Obviously, the next step was to refactor everything to basically allow random access of individual messages. I was happy to load tens or even hundreds of megabytes into memory at once, because computers can do that now, but the risk of it ending up in the large double digit gigabyte territory is real, so I had to be a bit smarter. Sigh.

At this point, I’m working my way out of a hole, while also realizing that certain things in the way I handled Sections 4, 5 and 7 are kind of wrong-headed because of the difference between the way the format thinks about data and the way in which I will be using the data.

Unfortunately, I’ve run out of time for today, but this has been a fun 3 hour project that I will have to return to another time. However, I can’t end this post without first talking about the culture it encodes.

Encoding culture

This format is the quintessential example of Conway’s law:

“Any organization that designs a system (defined broadly) will produce a design whose structure is a copy of the organization’s communication structure.”

Version 1 was standardized in 1994, but the format appears to have a longer legacy than that.
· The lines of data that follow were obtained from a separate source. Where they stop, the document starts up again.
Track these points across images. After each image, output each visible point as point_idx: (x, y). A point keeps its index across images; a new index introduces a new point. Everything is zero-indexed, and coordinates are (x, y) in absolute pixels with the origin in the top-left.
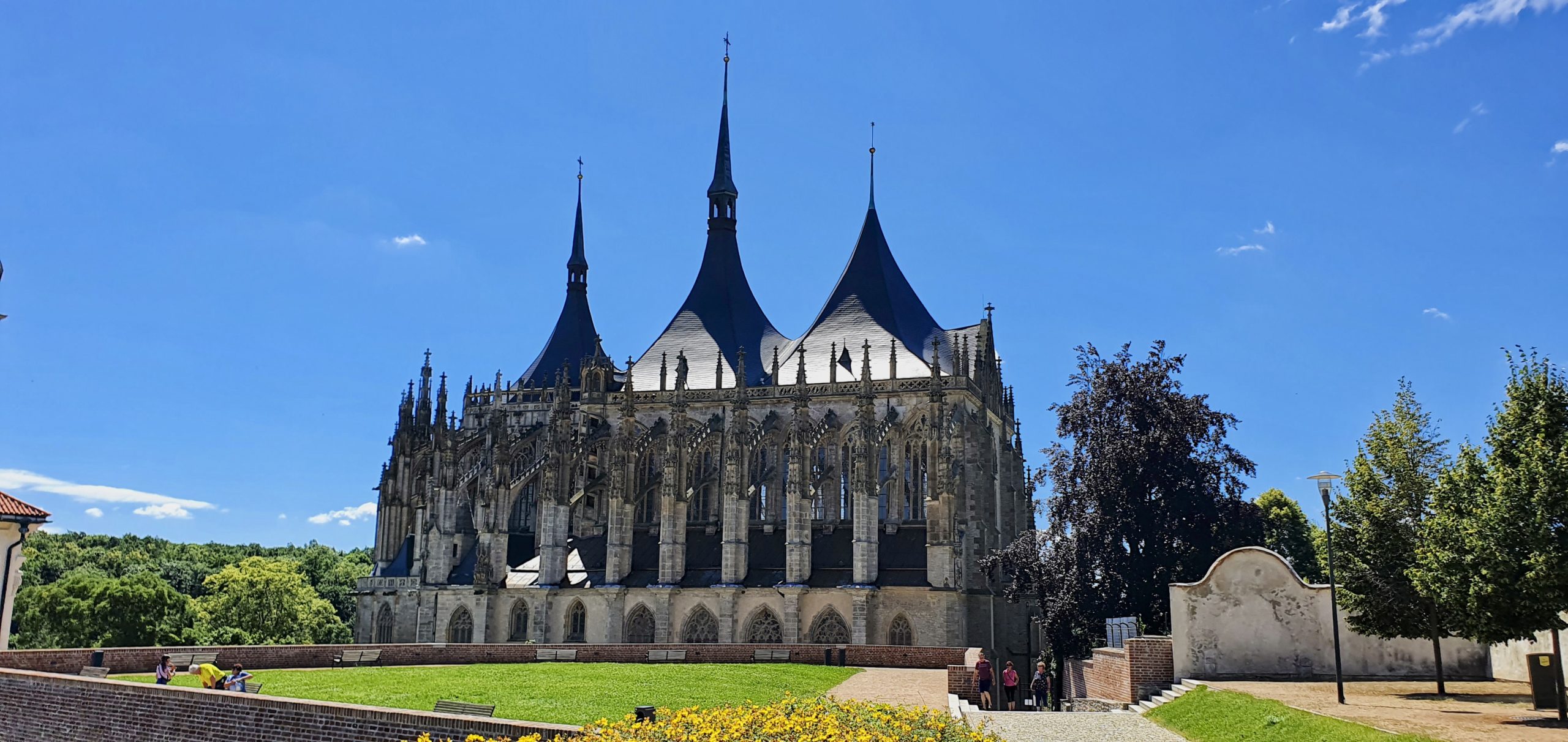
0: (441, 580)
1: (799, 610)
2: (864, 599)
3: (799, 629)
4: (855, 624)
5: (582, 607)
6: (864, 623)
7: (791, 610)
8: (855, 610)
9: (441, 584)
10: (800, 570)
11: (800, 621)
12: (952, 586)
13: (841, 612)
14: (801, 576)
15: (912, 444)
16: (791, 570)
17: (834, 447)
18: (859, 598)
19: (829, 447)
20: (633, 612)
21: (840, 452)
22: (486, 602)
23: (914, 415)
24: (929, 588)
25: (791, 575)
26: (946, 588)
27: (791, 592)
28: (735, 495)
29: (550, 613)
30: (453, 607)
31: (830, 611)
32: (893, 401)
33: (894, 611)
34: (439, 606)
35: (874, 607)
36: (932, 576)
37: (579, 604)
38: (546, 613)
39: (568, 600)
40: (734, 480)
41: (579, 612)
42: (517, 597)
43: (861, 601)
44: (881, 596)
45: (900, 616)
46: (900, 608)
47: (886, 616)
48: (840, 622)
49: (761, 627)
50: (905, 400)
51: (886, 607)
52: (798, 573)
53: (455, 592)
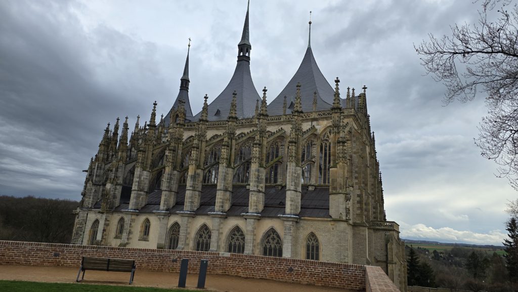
1: (254, 228)
2: (291, 223)
3: (254, 240)
4: (285, 237)
6: (291, 238)
7: (250, 228)
8: (285, 230)
11: (254, 235)
12: (344, 218)
14: (256, 209)
15: (324, 144)
16: (252, 205)
17: (283, 147)
18: (288, 223)
19: (281, 147)
20: (172, 226)
22: (105, 217)
23: (325, 129)
24: (330, 219)
25: (251, 208)
27: (251, 217)
28: (225, 164)
29: (133, 224)
30: (93, 220)
31: (273, 230)
32: (314, 123)
33: (309, 232)
34: (88, 219)
35: (298, 229)
36: (332, 212)
37: (147, 221)
38: (130, 224)
39: (142, 218)
40: (225, 156)
41: (148, 224)
42: (121, 215)
43: (289, 225)
44: (302, 223)
45: (312, 235)
46: (312, 230)
47: (304, 234)
48: (278, 236)
49: (235, 237)
50: (321, 122)
51: (304, 229)
52: (255, 207)
53: (95, 212)
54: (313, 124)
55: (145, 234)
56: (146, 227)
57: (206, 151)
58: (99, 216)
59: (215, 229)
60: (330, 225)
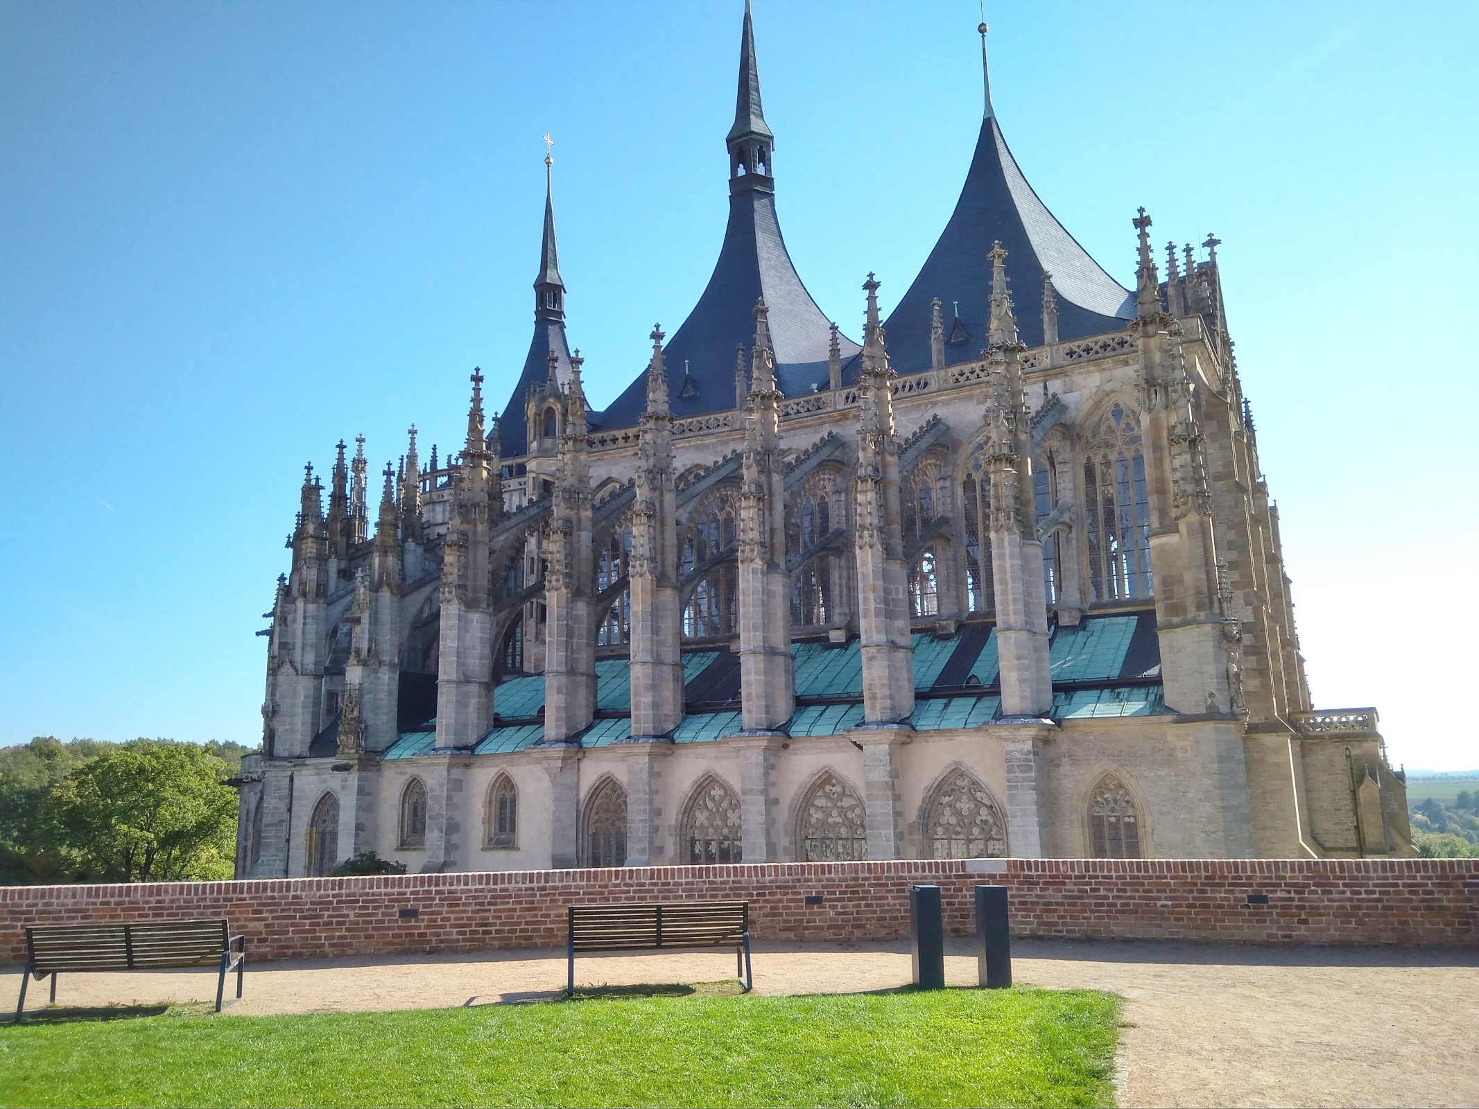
0: (297, 750)
1: (894, 775)
2: (1028, 746)
3: (897, 814)
4: (1012, 798)
5: (513, 787)
6: (1032, 796)
7: (880, 775)
8: (1010, 770)
9: (299, 757)
10: (891, 697)
11: (897, 798)
12: (1224, 709)
13: (983, 777)
14: (893, 708)
15: (1097, 460)
16: (874, 697)
17: (948, 483)
18: (1019, 746)
19: (941, 483)
20: (595, 792)
21: (960, 491)
22: (356, 783)
23: (1097, 404)
24: (1169, 718)
25: (873, 708)
26: (1212, 715)
27: (879, 737)
28: (758, 564)
29: (457, 798)
30: (316, 795)
31: (959, 775)
32: (1055, 386)
33: (1097, 774)
34: (295, 794)
35: (1052, 763)
36: (1175, 693)
37: (506, 781)
38: (449, 798)
39: (487, 774)
40: (755, 535)
41: (508, 795)
42: (411, 771)
43: (1021, 752)
44: (1064, 744)
45: (1109, 778)
46: (1106, 768)
47: (1076, 781)
48: (988, 797)
50: (1078, 379)
51: (1075, 765)
52: (888, 703)
53: (319, 771)
54: (1050, 391)
55: (502, 829)
56: (502, 804)
57: (678, 523)
58: (335, 782)
59: (751, 791)
60: (1170, 740)
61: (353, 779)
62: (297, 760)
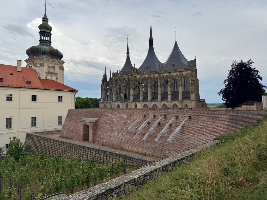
6: (181, 105)
11: (170, 105)
12: (195, 100)
16: (169, 98)
20: (144, 105)
24: (191, 100)
27: (169, 101)
28: (160, 87)
29: (131, 105)
31: (175, 104)
33: (185, 104)
34: (115, 104)
35: (182, 103)
36: (191, 98)
37: (136, 104)
39: (134, 103)
40: (159, 85)
42: (126, 103)
43: (180, 102)
44: (183, 102)
45: (186, 104)
46: (186, 103)
47: (184, 104)
48: (177, 105)
49: (164, 107)
51: (184, 103)
53: (117, 102)
56: (135, 105)
58: (119, 104)
59: (158, 105)
60: (191, 102)
61: (122, 103)
62: (115, 102)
It is definitely a logical format for the task at hand, given the technical limitations of the time, but it’s definitely showing its age. If not by the curious message-based format, then by the “discipline”-based implications of data structure and intent, or by the fact that the format was designed around there only being a handful of different possible origin organizations, which would have a clear and finite common list.

I do think that encoding culture is unavoidable, but it seems that this might encode culture so strictly that the data ends up suffering for it. It’s not a hard-to-read format, per se, but it’s really hard to see how this format is better, in 2022, than a SQLlite3 database, or something like that, that simply lists the values in a set of tables.